Tuesday night's final: Warriors 121, Timberwolves 107, with a bulk of that cushion coming in a 36-26 third quarter.
Klay Thompson was the night's high scorer, needing only 24 shots for his 41 points, snipering away from the outside while also aggressively attacking the rim. But Thompson didn't own the separation stretch. Stephen Curry did.
In that runaway third quarter, Curry delivered the memorable highlights. After a rough first half _ when Curry missed eight of his 10 shots _ he got himself going offensively with the rarest of sights. Curry jumped a passing lane with 8:14 left in the third quarter, poking an Andrew Wiggins pass into a one-man fastbreak.
As Curry secured the steal, he gazed behind him, didn't see a defender and loaded up for only his third dunk this season and first at home. Oracle went crazy.
Curry followed that up with a pair of deep 3s _ two of only three he made the entire night _ then capped a 24-9 run with one of his most eye-popping passes of the season, putting the Warriors up 21 late in the third. Curry pushed a 3-on-2 fastbreak into the frontcourt and veered left, eyeing a fading Thompson in the corner as a backpedalling Ricky Rubio shaded that direction.
When he reached the elbow, Curry changed hands with the dribble in mid-air quickly, before bouncing it one more time and slinging an out of nowhere behind-the-back left-handed seed to Andre Iguodala for the layup. Upon replay review, the move was clearly a double-dribble violation, which should've been called by the referees. But the strangeness of it in real-time caught the officials, the crowd and the Timberwolves off-guard.
In total, the Warriors outscored the Wolves by 10 in the third quarter, a common occurrence this season. Including Tuesday night, the Warriors have now outscored teams by a combined 446 points in third quarters this season. The Spurs are the next deadliest third quarter team, outscoring opponents by 236. No other NBA team besides the Rockets (plus-190) is even over 100.
Curry's high-points were spectacular _ like a poke-away steal in the second quarter, which he saved inbound with another lefty behind-the-back pass _ but his overall night was average. He finished with 19 points, nine assists and three turnovers, failing to connect a couple times on those ambitious behind-the-back attempts.
Thompson was the steadiest offensive force. His 41 points were the most he's scored in a game since he dropped that 60-piece in three quarters on the Pacers back in early December. Thompson made 13 of his 24 shots, eight of his nine free throws and seven of his 14 3-pointers. During this 12-game win streak, Thompson is a scorching 58-of-119 from 3, hovering at 49 percent.

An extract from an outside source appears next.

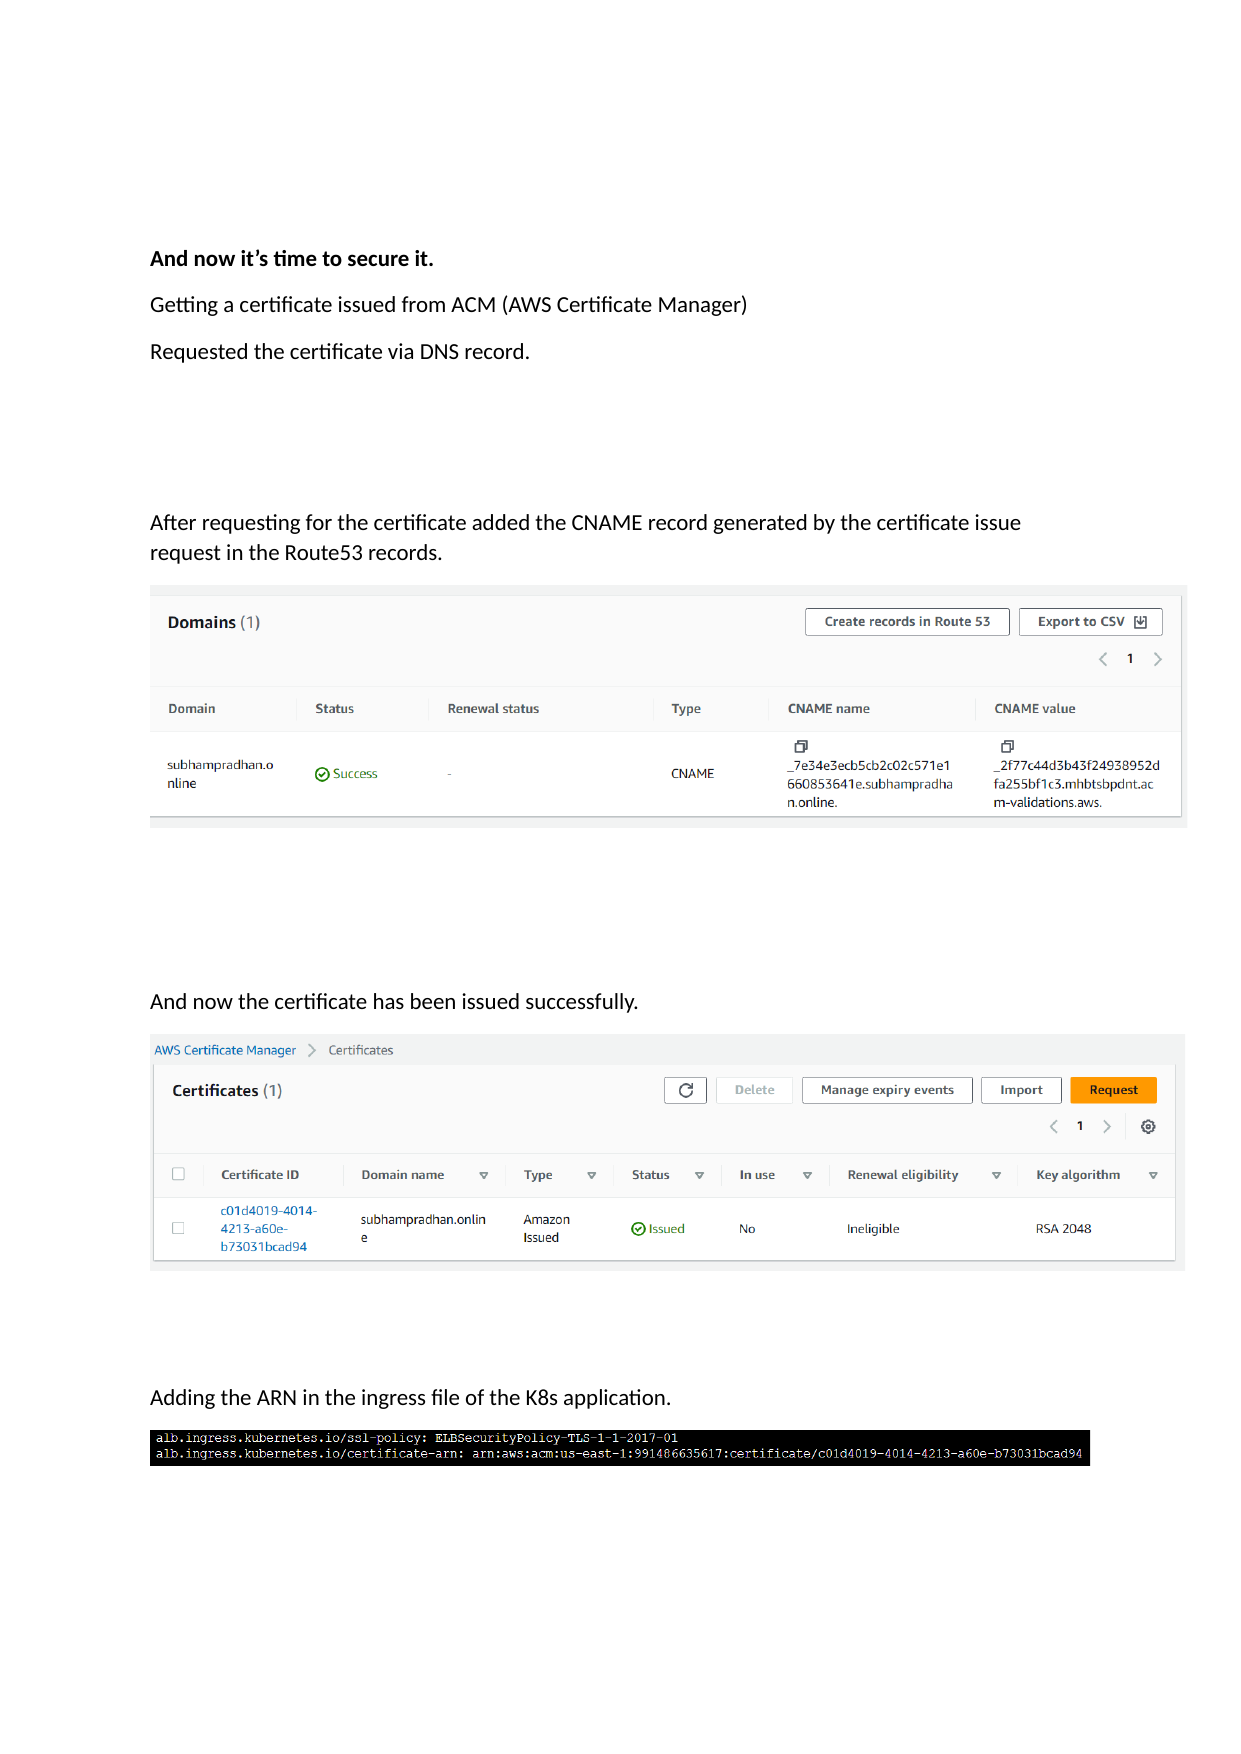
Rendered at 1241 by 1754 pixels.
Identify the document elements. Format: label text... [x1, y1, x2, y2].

The Warriors' ferocious defensive effort has been a major part of this recent string of wins, but it's taken a minor step back the past eight quarters. After giving up a decent offensive night to the Wizards on Sunday, the Warriors gave up 60 points on 47 percent shooting to the lottery-bound Wolves in Tuesday's first half.
Karl-Anthony Towns roasted their interior early in the game, while the Warriors regularly delivered soft fouls and the Wolves glided in for numerous and-1 layups. But Golden State cranked it up enough in the second half on the defensive end to runaway from the Wolves. Minnesota finished at 42.7 percent shooting and scored only 47 points in the second half.

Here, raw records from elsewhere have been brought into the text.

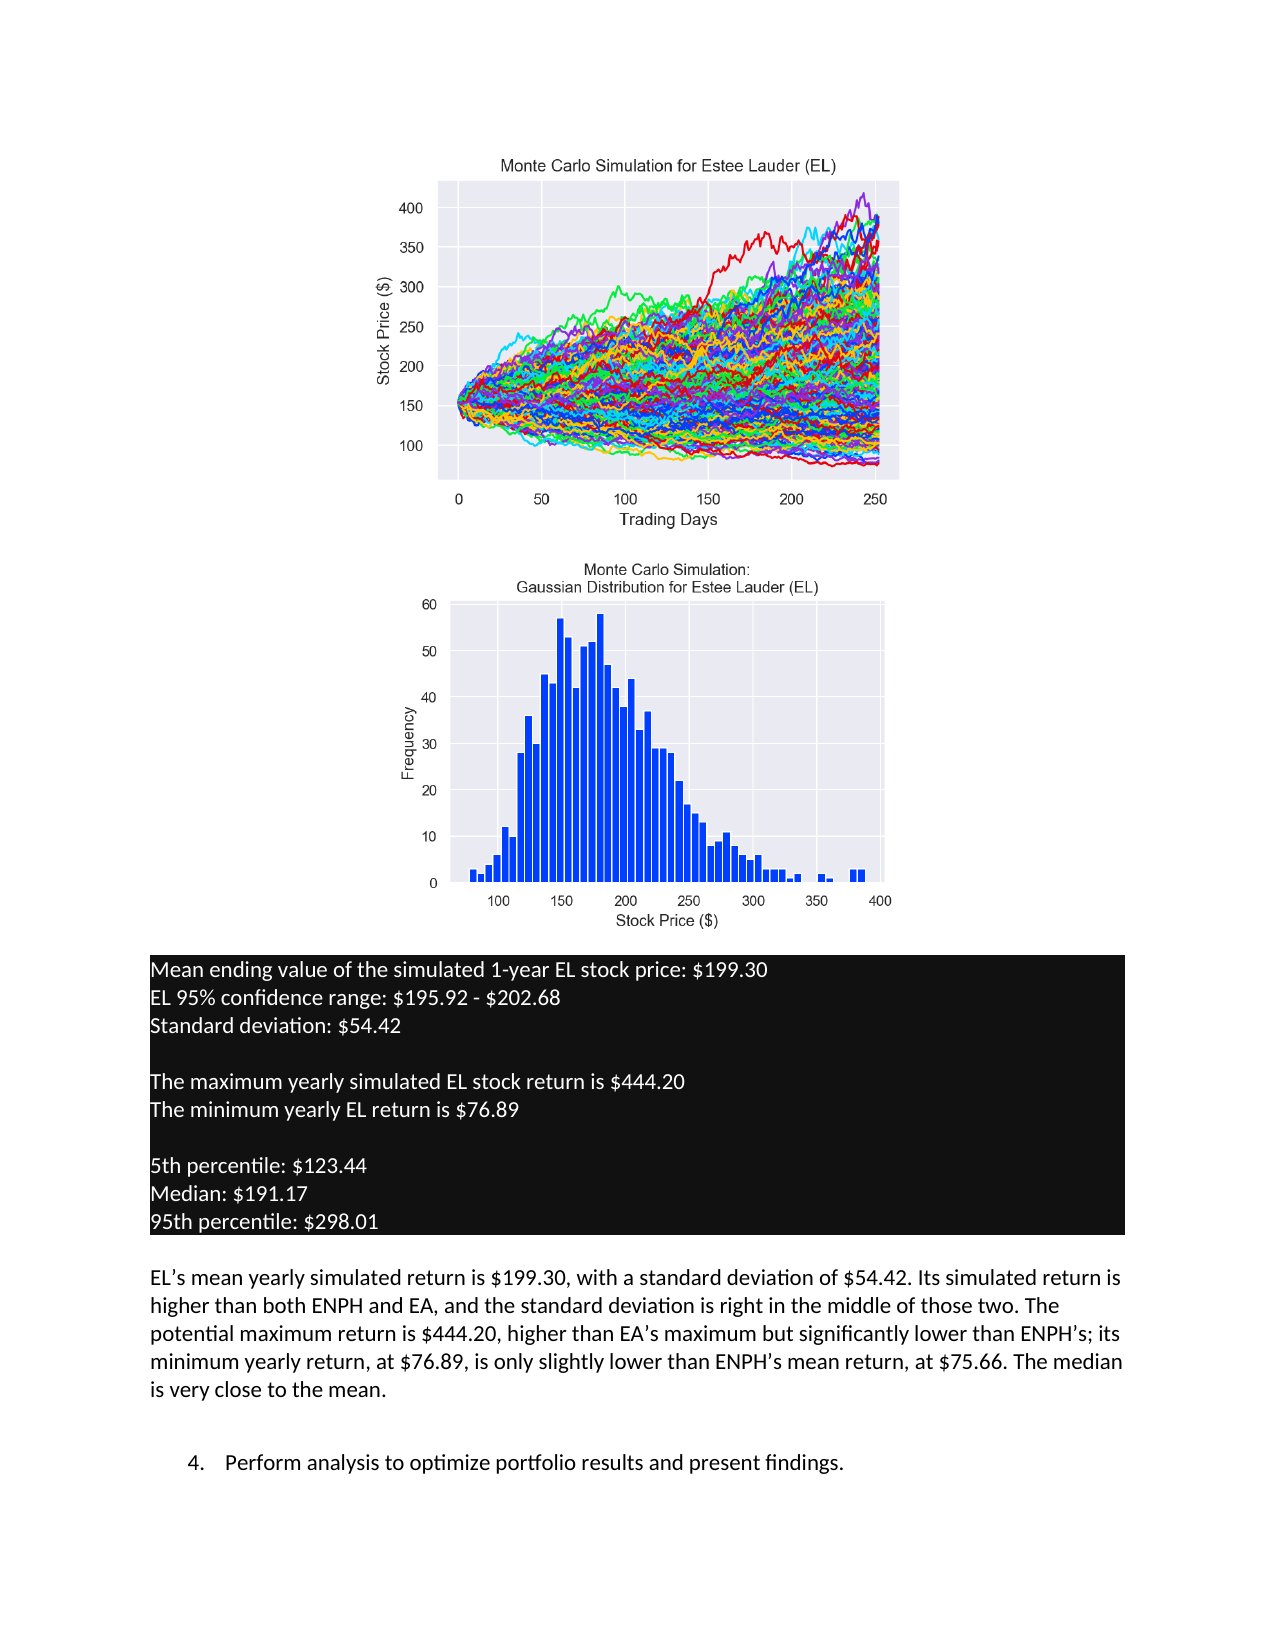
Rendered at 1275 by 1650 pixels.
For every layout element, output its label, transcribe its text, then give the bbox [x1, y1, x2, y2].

text Standard deviation: $54.42 [150, 1011, 1125, 1039]
text 95th percentile: $298.01 [150, 1207, 1125, 1235]
text EL 95% confidence range: $195.92 - $202.68 [150, 983, 1125, 1011]
text The minimum yearly EL return is $76.89 [150, 1095, 1125, 1123]
picture [366, 150, 909, 538]
text The maximum yearly simulated EL stock return is $444.20 [150, 1067, 1125, 1095]
text EL’s mean yearly simulated return is $199.30, with a standard deviation of $54.42. Its simulated return is higher than both ENPH and EA, and the standard deviation is right in the middle of those two. The potential maximum return is $444.20, higher than EA’s maximum but significantly lower than ENPH’s; its minimum yearly return, at $76.89, is only slightly lower than ENPH’s mean return, at $75.66. The median is very close to the mean. [150, 1263, 1125, 1403]
list Perform analysis to optimize portfolio results and present findings. [187, 1448, 1125, 1476]
text Median: $191.17 [150, 1179, 1125, 1207]
picture [374, 554, 901, 938]
text 5th percentile: $123.44 [150, 1151, 1125, 1179]
text Mean ending value of the simulated 1-year EL stock price: $199.30 [150, 955, 1125, 983]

That helped bring the Warriors a season-high tying 12th straight win, drawing them one step closer to securing that top seed, needing only a combination of two wins or Spurs losses in the final week-plus to get homecourt throughout the playoffs.
_The Warriors will rest Draymond Green and Iguodala in Phoenix on Wednesday night, allowing their high-usage forwards a game off on the second night of a late-season back-to-back. Kevin Durant also will not play, but Steve Kerr said the injured forward is on track to play Saturday if the final stages of his left knee rehab go well over the next few days.
_A few days back, the Warriors looked all but locked into a 1-8 first round matchup with the Blazers. But Portland has dropped two in a row, while the Nuggets have won a couple. Now Denver is tied with Portland in the loss column and only a half-game back overall. Portland does hold the tiebreaker.